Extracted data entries

>> BEGIN

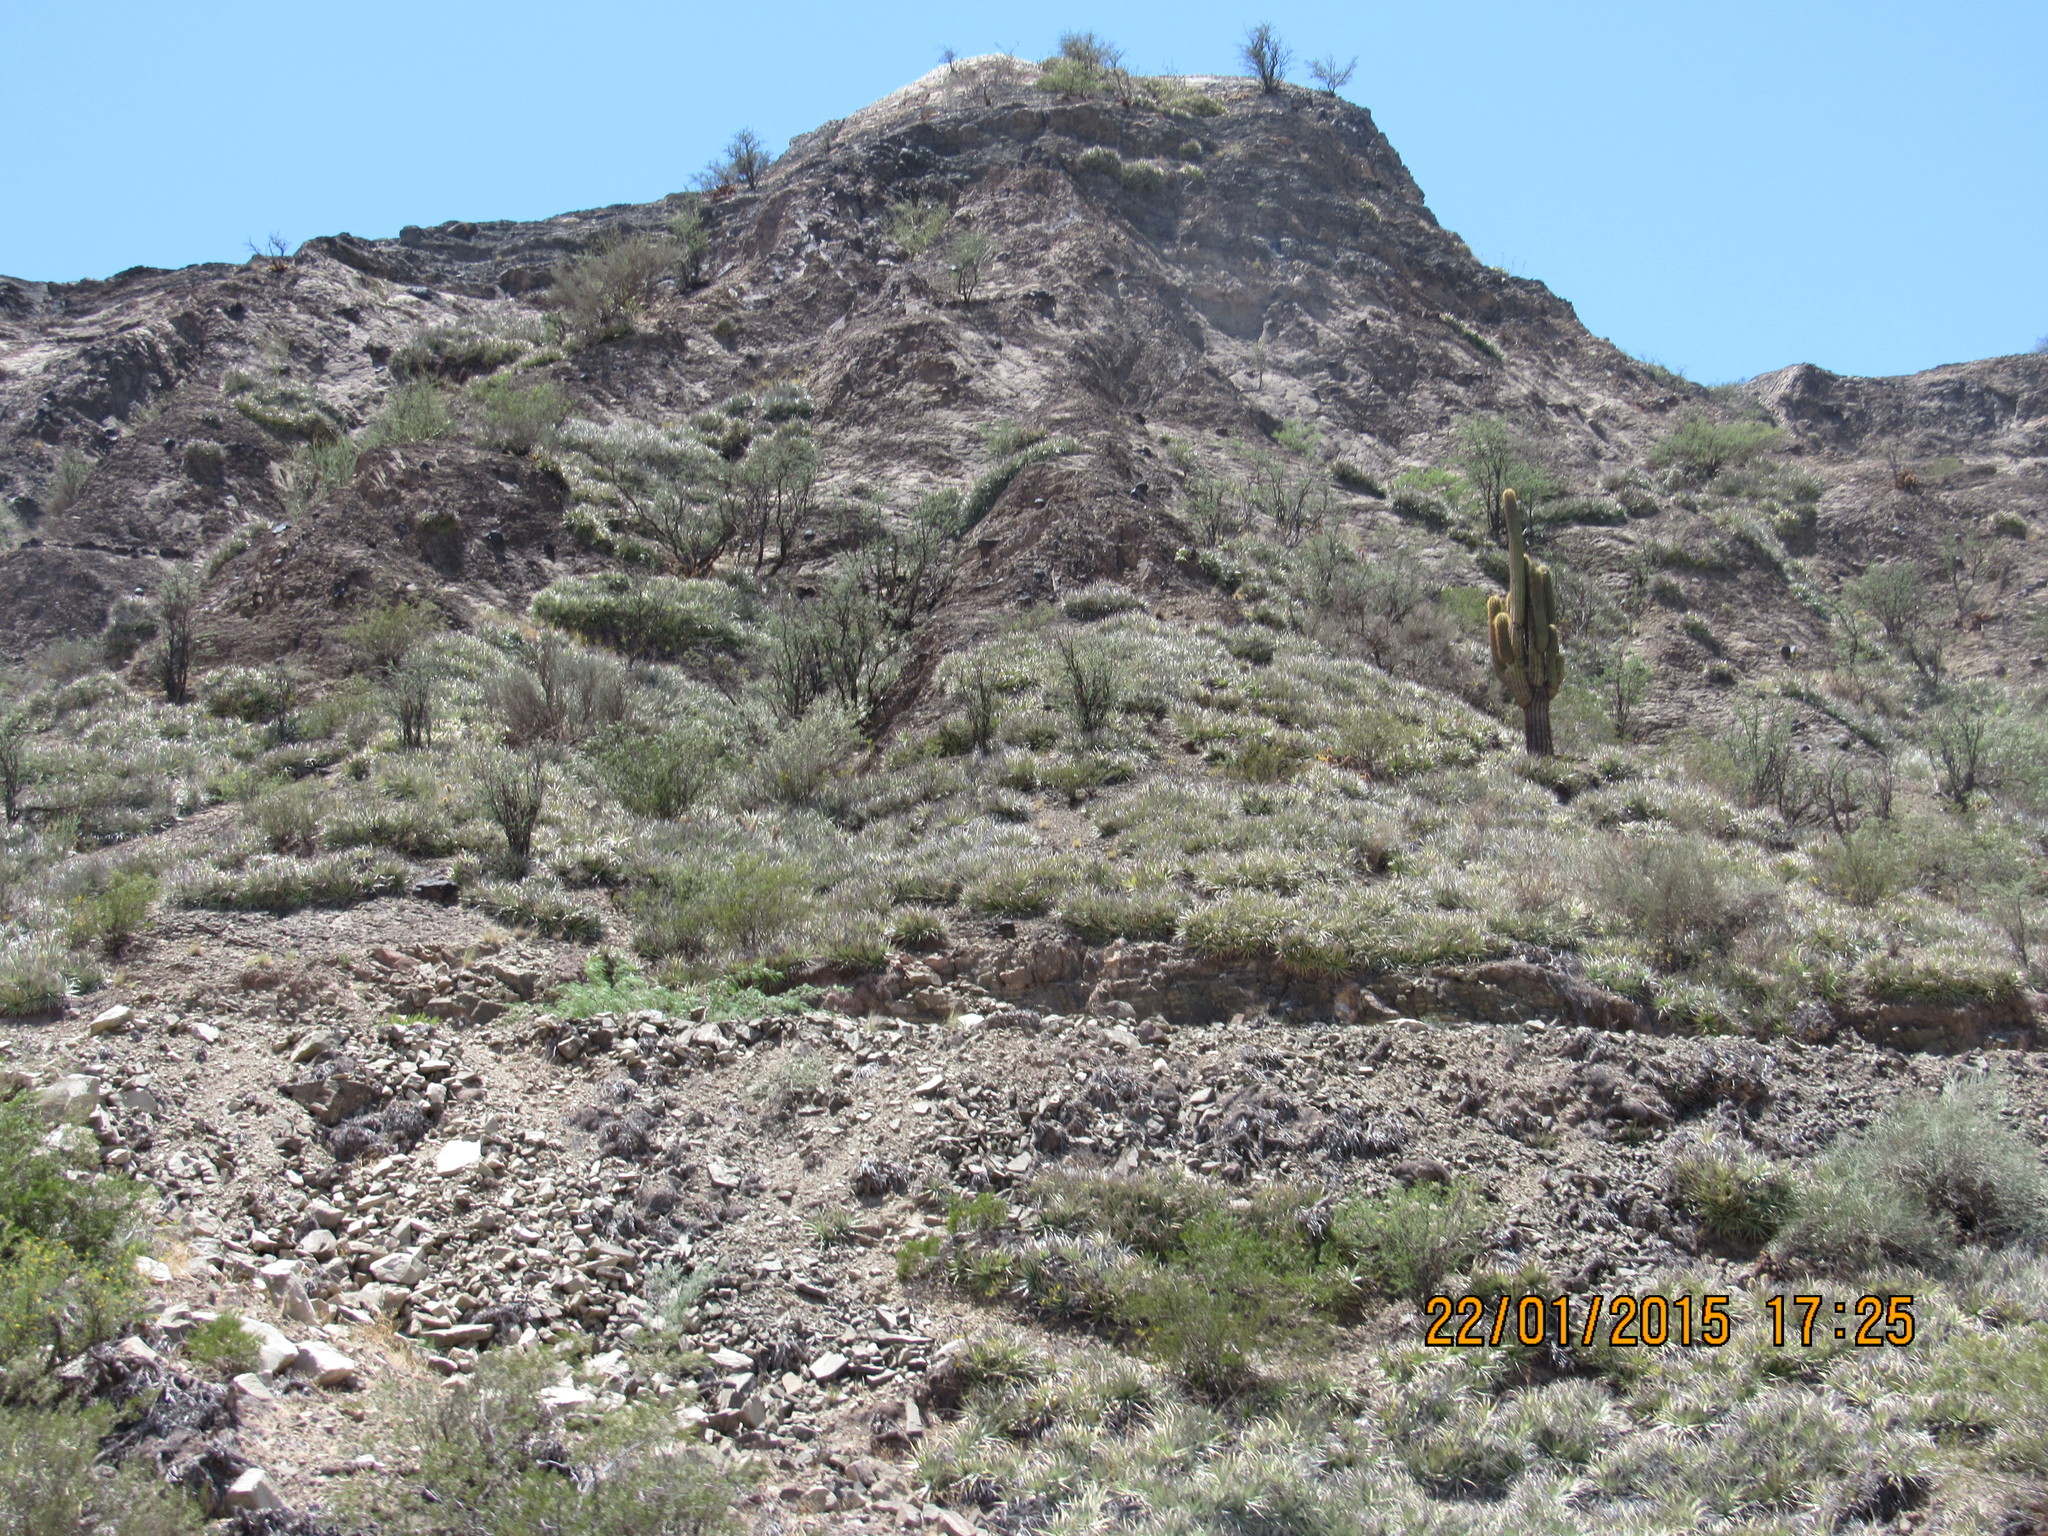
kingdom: Plantae
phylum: Tracheophyta
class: Magnoliopsida
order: Caryophyllales
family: Cactaceae
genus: Leucostele
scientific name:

>> END

### TASK OBJECTIVE
Put the text lines from all of the records above into one numbered list. Skip blank lines and leave out the pictures.

### SOLUTION TO THIS PROBLEM
1. kingdom: Plantae
2. phylum: Tracheophyta
3. class: Magnoliopsida
4. order: Caryophyllales
5. family: Cactaceae
6. genus: Leucostele
7. scientific name:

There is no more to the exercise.